== Provided entries ==
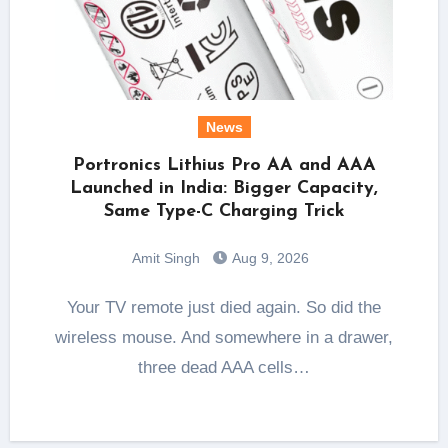
News
Portronics Lithius Pro AA and AAA
Launched in India: Bigger Capacity,
Same Type-C Charging Trick
Amit Singh
Aug 9, 2026
Your TV remote just died again. So did the
wireless mouse. And somewhere in a drawer,
three dead AAA cells…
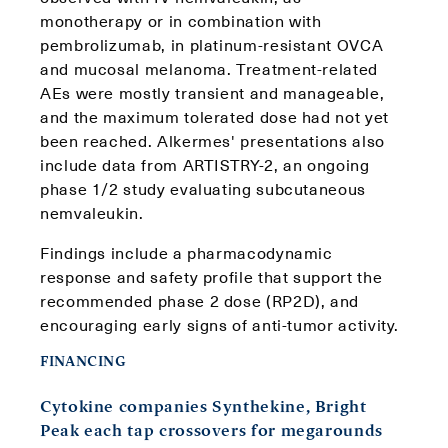
monotherapy or in combination with
pembrolizumab, in platinum-resistant OVCA
and mucosal melanoma. Treatment-related
AEs were mostly transient and manageable,
and the maximum tolerated dose had not yet
been reached. Alkermes' presentations also
include data from ARTISTRY-2, an ongoing
phase 1/2 study evaluating subcutaneous
nemvaleukin.
Findings include a pharmacodynamic
response and safety profile that support the
recommended phase 2 dose (RP2D), and
encouraging early signs of anti-tumor activity.
FINANCING
Cytokine companies Synthekine, Bright
Peak each tap crossovers for megarounds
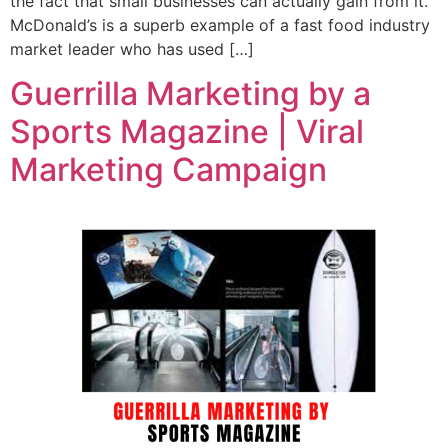
the fact that small businesses can actually gain from it.
McDonald’s is a superb example of a fast food industry
market leader who has used […]
Guerrilla Marketing by a
Sports Magazine | Viral
Marketing Campaign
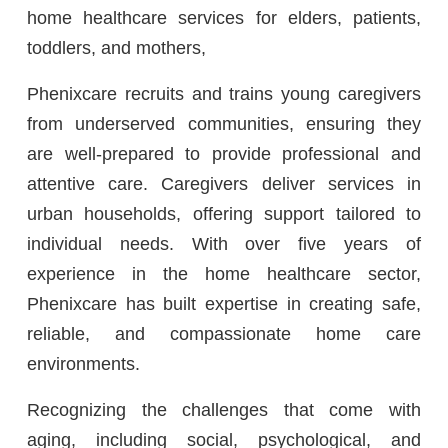
home healthcare services for elders, patients,
toddlers, and mothers,
Phenixcare recruits and trains young caregivers
from underserved communities, ensuring they
are well-prepared to provide professional and
attentive care. Caregivers deliver services in
urban households, offering support tailored to
individual needs. With over five years of
experience in the home healthcare sector,
Phenixcare has built expertise in creating safe,
reliable, and compassionate home care
environments.
Recognizing the challenges that come with
aging, including social, psychological, and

== Exercise description ==
Set down all records verbatim, omitting images.

== Response ==
News
Portronics Lithius Pro AA and AAA
Launched in India: Bigger Capacity,
Same Type-C Charging Trick
Amit Singh
Aug 9, 2026
Your TV remote just died again. So did the
wireless mouse. And somewhere in a drawer,
three dead AAA cells…
monotherapy or in combination with
pembrolizumab, in platinum-resistant OVCA
and mucosal melanoma. Treatment-related
AEs were mostly transient and manageable,
and the maximum tolerated dose had not yet
been reached. Alkermes' presentations also
include data from ARTISTRY-2, an ongoing
phase 1/2 study evaluating subcutaneous
nemvaleukin.
Findings include a pharmacodynamic
response and safety profile that support the
recommended phase 2 dose (RP2D), and
encouraging early signs of anti-tumor activity.
FINANCING
Cytokine companies Synthekine, Bright
Peak each tap crossovers for megarounds
the fact that small businesses can actually gain from it.
McDonald’s is a superb example of a fast food industry
market leader who has used […]
Guerrilla Marketing by a
Sports Magazine | Viral
Marketing Campaign
home healthcare services for elders, patients,
toddlers, and mothers,
Phenixcare recruits and trains young caregivers
from underserved communities, ensuring they
are well-prepared to provide professional and
attentive care. Caregivers deliver services in
urban households, offering support tailored to
individual needs. With over five years of
experience in the home healthcare sector,
Phenixcare has built expertise in creating safe,
reliable, and compassionate home care
environments.
Recognizing the challenges that come with
aging, including social, psychological, and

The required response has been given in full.